Three classes of ceramics students from University of New Mexico-Los Alamos have formed their concept of “storytelling” into clay for a new art show at the UNM-LA Library. The show opens Tuesday, Nov. 17 from 12 to 2 p.m. giving guests the opportunity to chat with the artists and view new perspectives on the traditional Native American storyteller figure.

“This past summer, some of my students and I were talking about telling our stories in clay,” said Barbara Yarnell, Fine Arts instructor and General Studies Department Chair. “The beautiful storytellers the Native Americans of New Mexico make was the inspiration of the Storyteller show, and the theme was a way to help teach the coil pot technique. At the beginning of the semester, I told my students to start thinking about their own stories and how they would tell them using clay.” 

All beginning ceramics students learn to make coil pots in Yarnell’s Introduction to Ceramics classes. “A coil pot is made by rolling out coils and stacking them on top of each other to make a pot,” Yarnell said. “Every semester I try to come up with new and interesting ways to teach clay forming techniques and the important coil building technique.”

Examples of some of the pieces on display include “Where Do We Find Stories,” by retired Los Alamos Elementary teacher Thelma Hahn, which depicts a big book reading to small books. Los Alamos High School dual credit student and ballet dancer Emma Thompkins created “Nutcracker Suite,” which is a ballet shoe surrounded by several dancing Nutcracker characters. Finally, there is Santana Bartholomew’s raku fired-longhorn cow holding her babies entitled titled “Farm.”
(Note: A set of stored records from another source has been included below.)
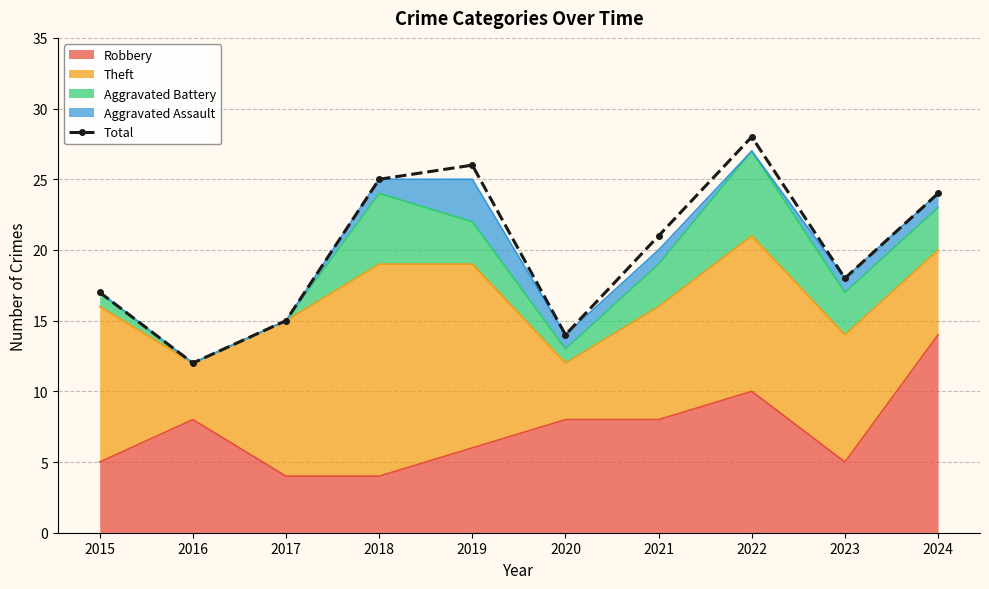

Which category has the lowest value across all series?

2016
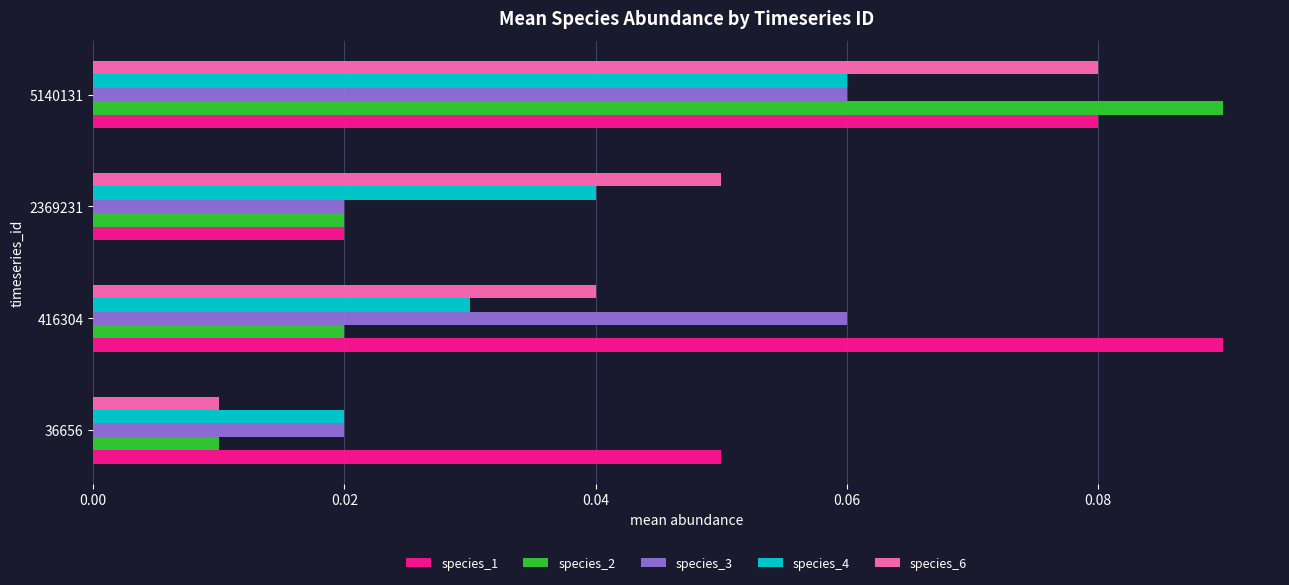

Which series has the widest spread of values?

species_2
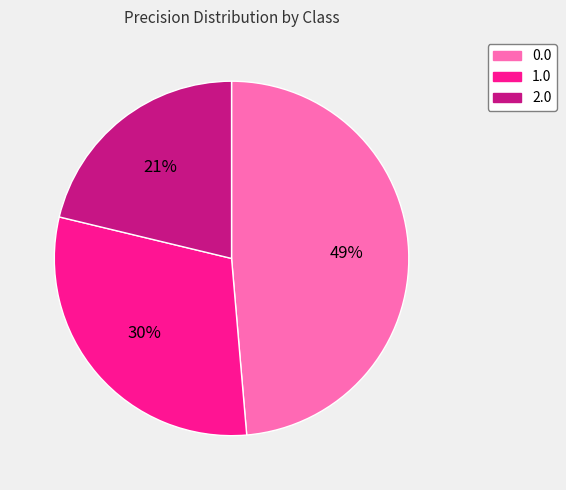

Which category has the smallest portion of the pie?

2.0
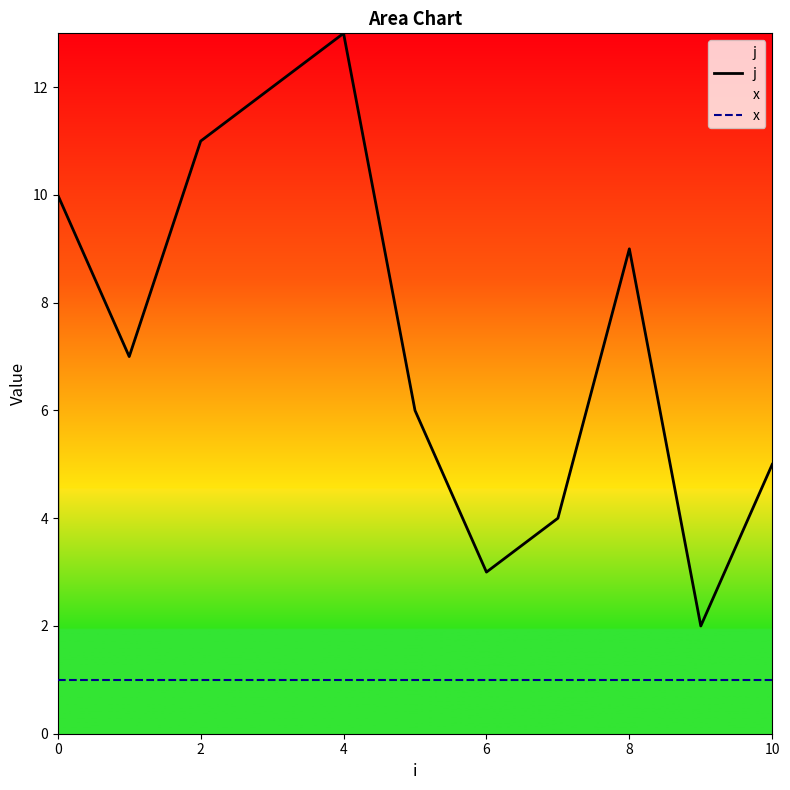

True or false: x and j cross at least once.

False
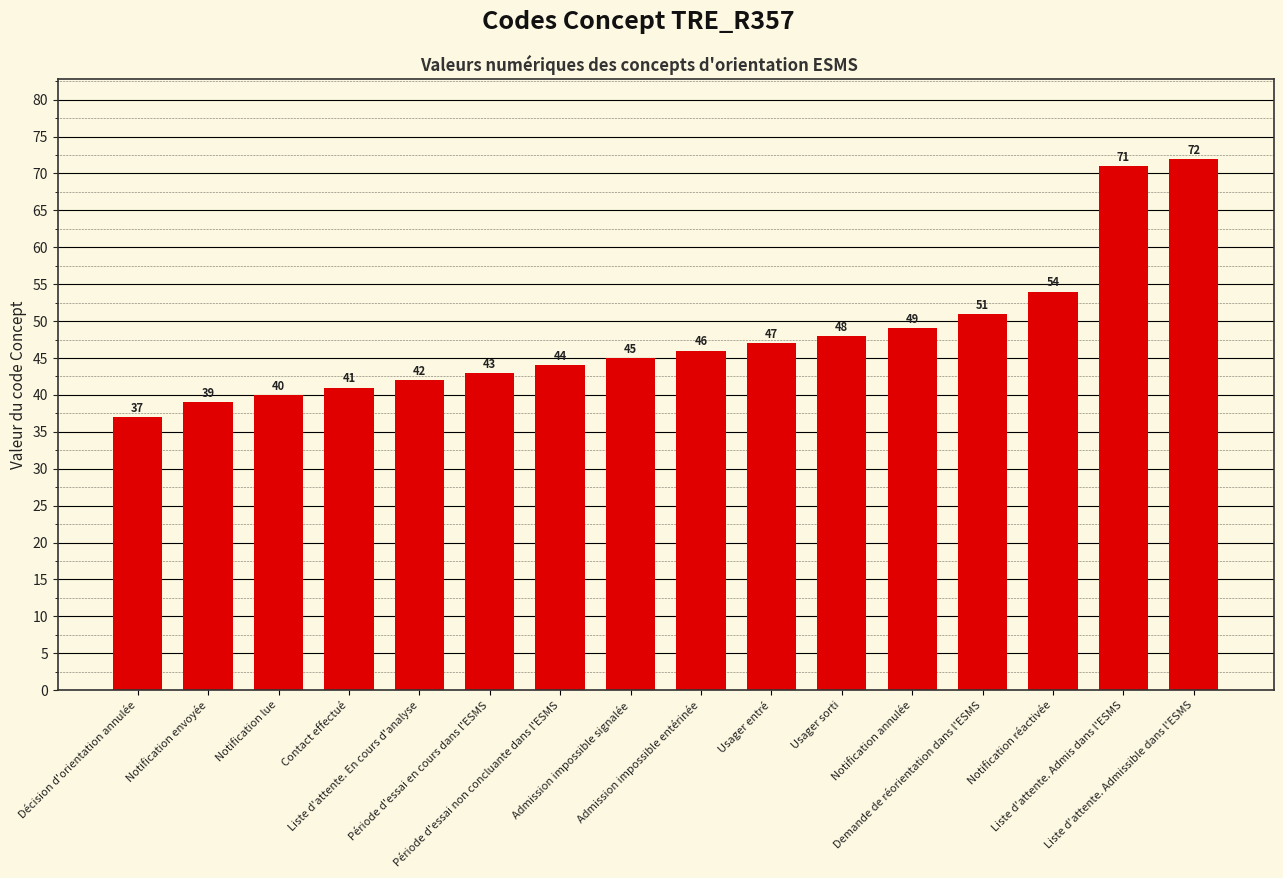

What is the change in value from Liste d'attente. En cours d'analyse to Notification réactivée?

+12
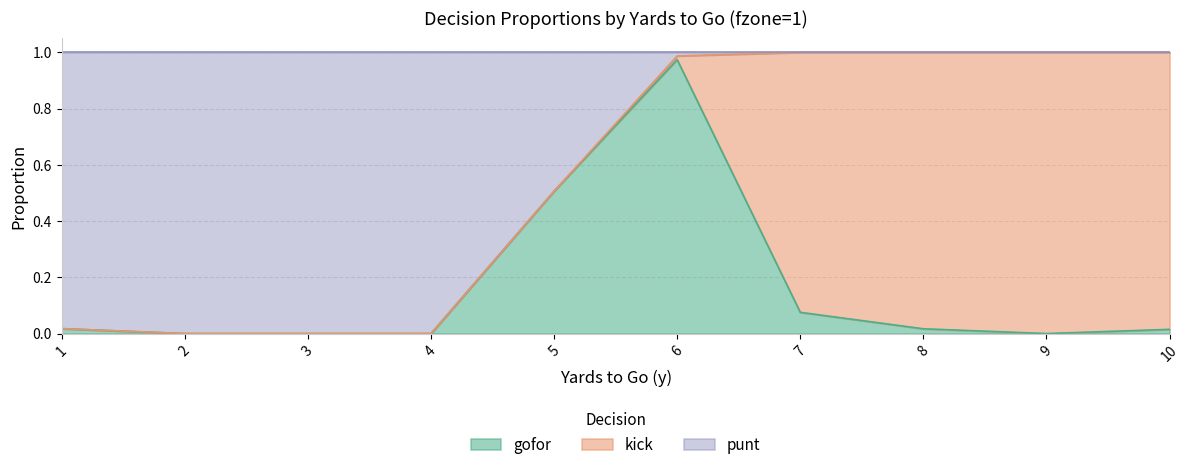

True or false: gofor has more than 0 points higher than both neighbors.

True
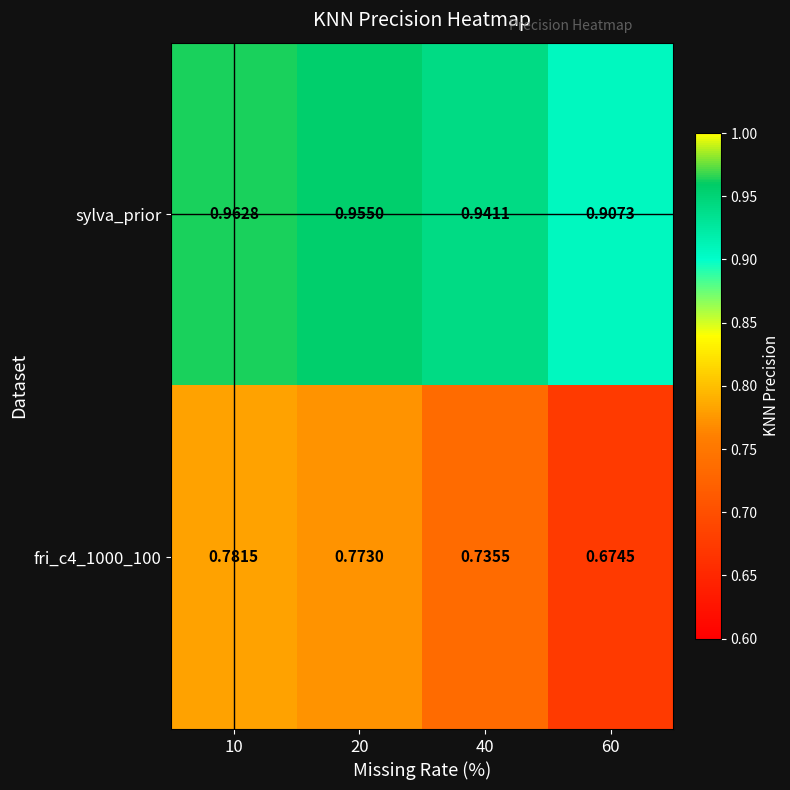

Is the value of sylva_prior at 40 greater than the value of fri_c4_1000_100 at 60?

Yes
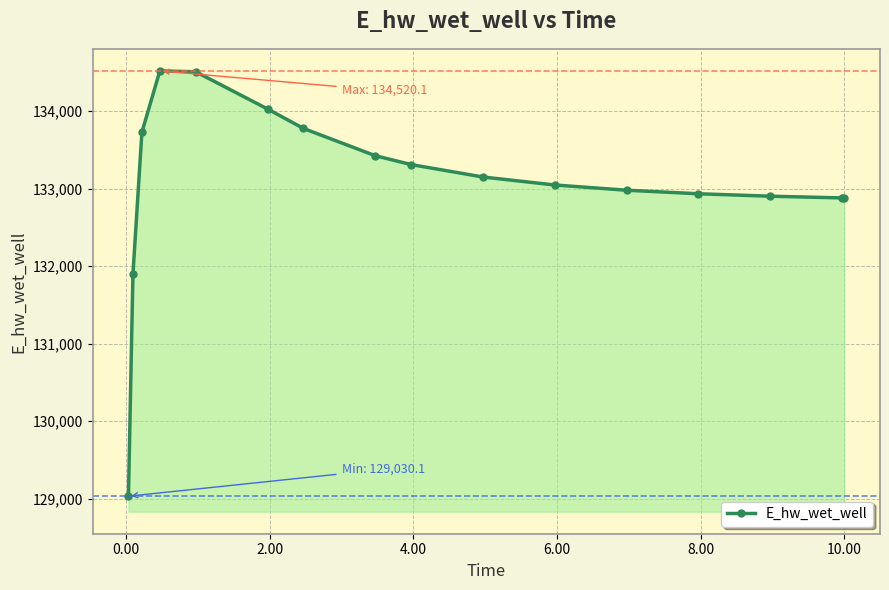

What is the value of the 8th point from the left?

133425.3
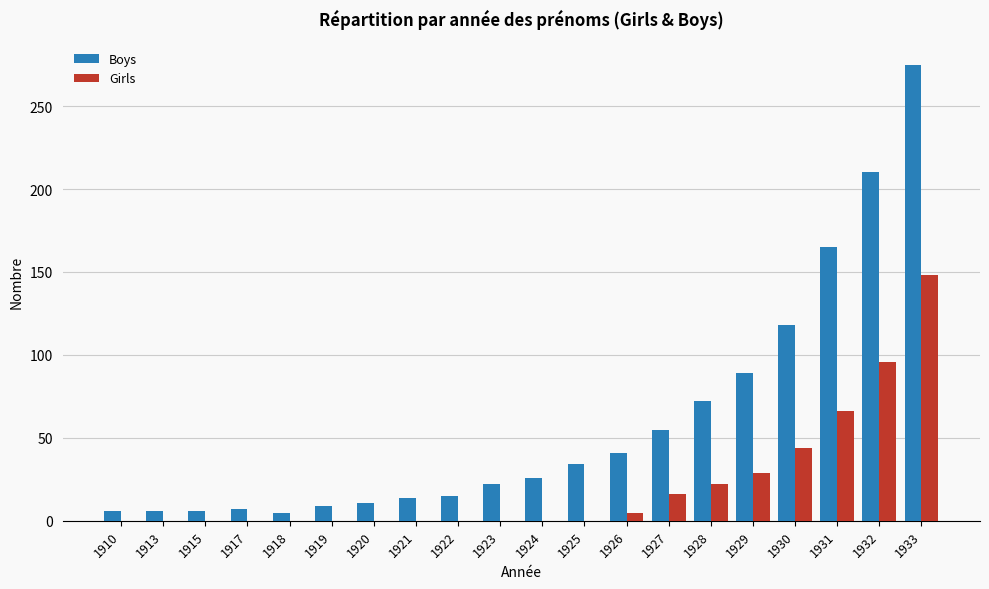

How many categories are shown in the chart?

20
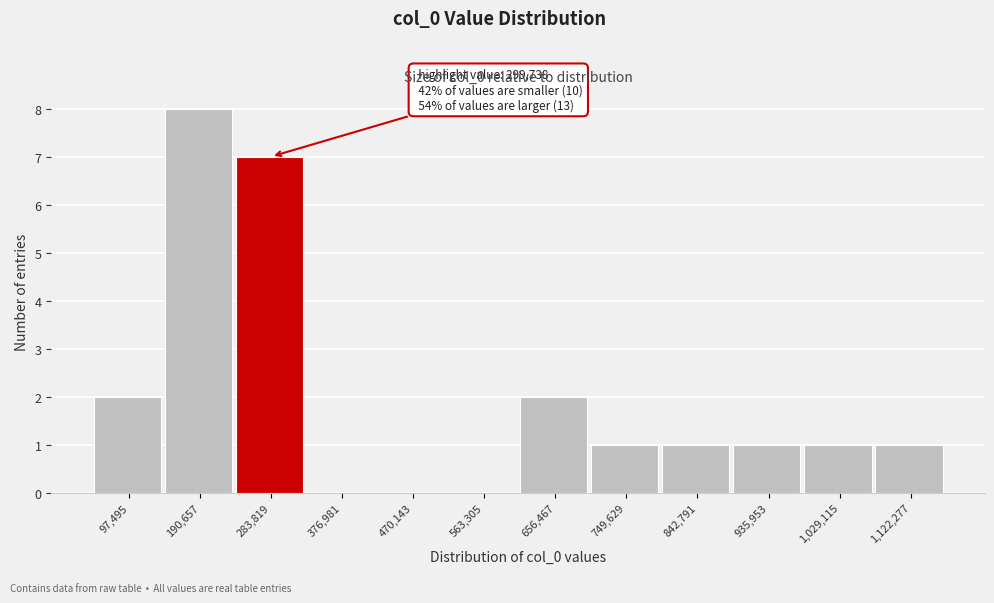

Reading right to left, list all the values displayed in this chart.

1,122,277=1	1,029,115=1	935,953=1	842,791=1	749,629=1	656,467=2	563,305=0	470,143=0	376,981=0	283,819=7	190,657=8	97,495=2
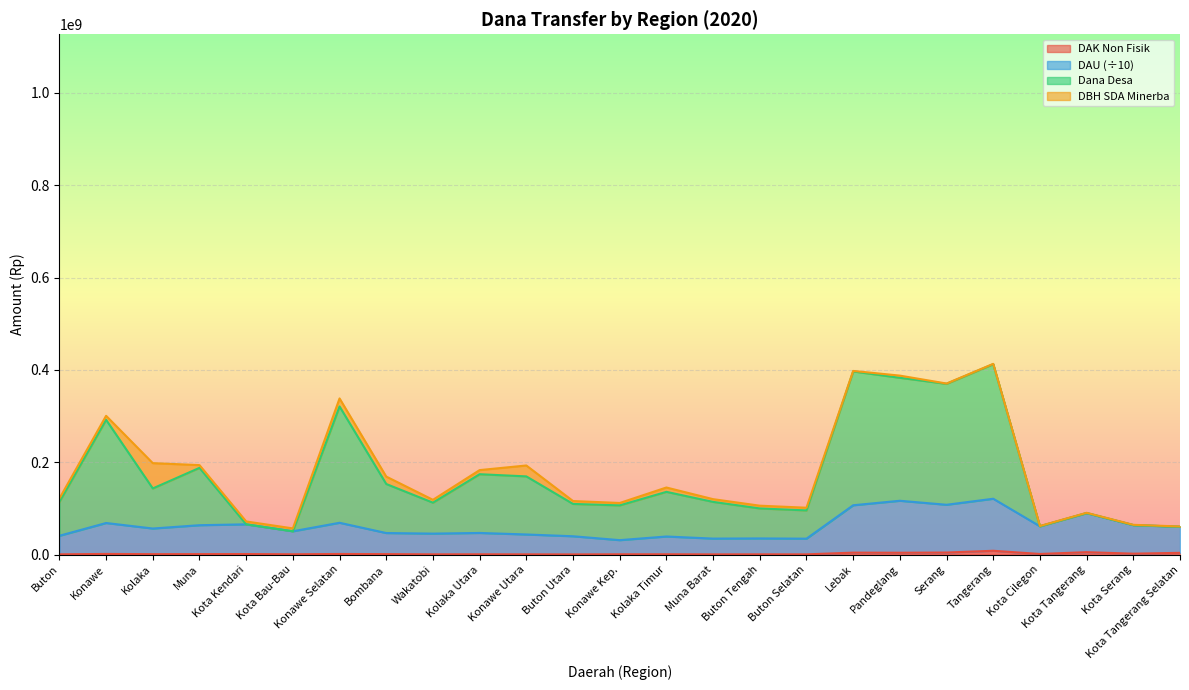

True or false: DAU and Dana Desa cross at least once.

False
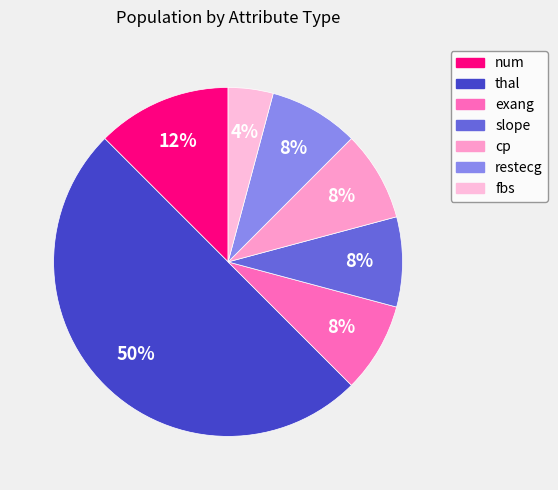

Which category has the biggest portion of the pie?

thal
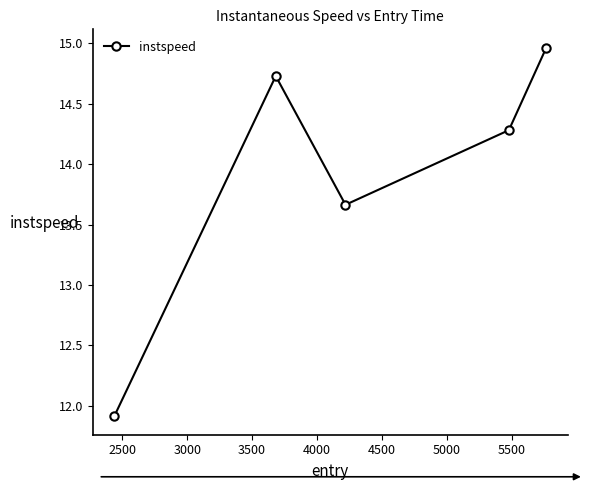

What is the value of the 4th point from the left?

14.3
“I have quite a talented group of students. This is only the third project that my beginning students did this semester, and many of them had never worked with clay before,” Yarnell said. “About 80 percent of the show is made up of beginning students.” 

Yarnell, who has taught ceramics at UNM-LA for the past nine years and has been a professional clay artist herself for more than 40 years, is clearly passionate about encouraging her students to share her joy for the art form. “In all of my classes I talk about finding your voice in clay, which has many meanings: figuring out what shapes you like and why you like them, developing your own aesthetic, what speaks to you when you look at clay art work, deciding what you want your pieces to say.”

The UNM-LA Library, located at 4000 University Dr., is open from 8 a.m. to 6 p.m., Monday-Thursday, and Friday 8 a.m. to 1 p.m. The Storyteller show is on display through Dec. 4.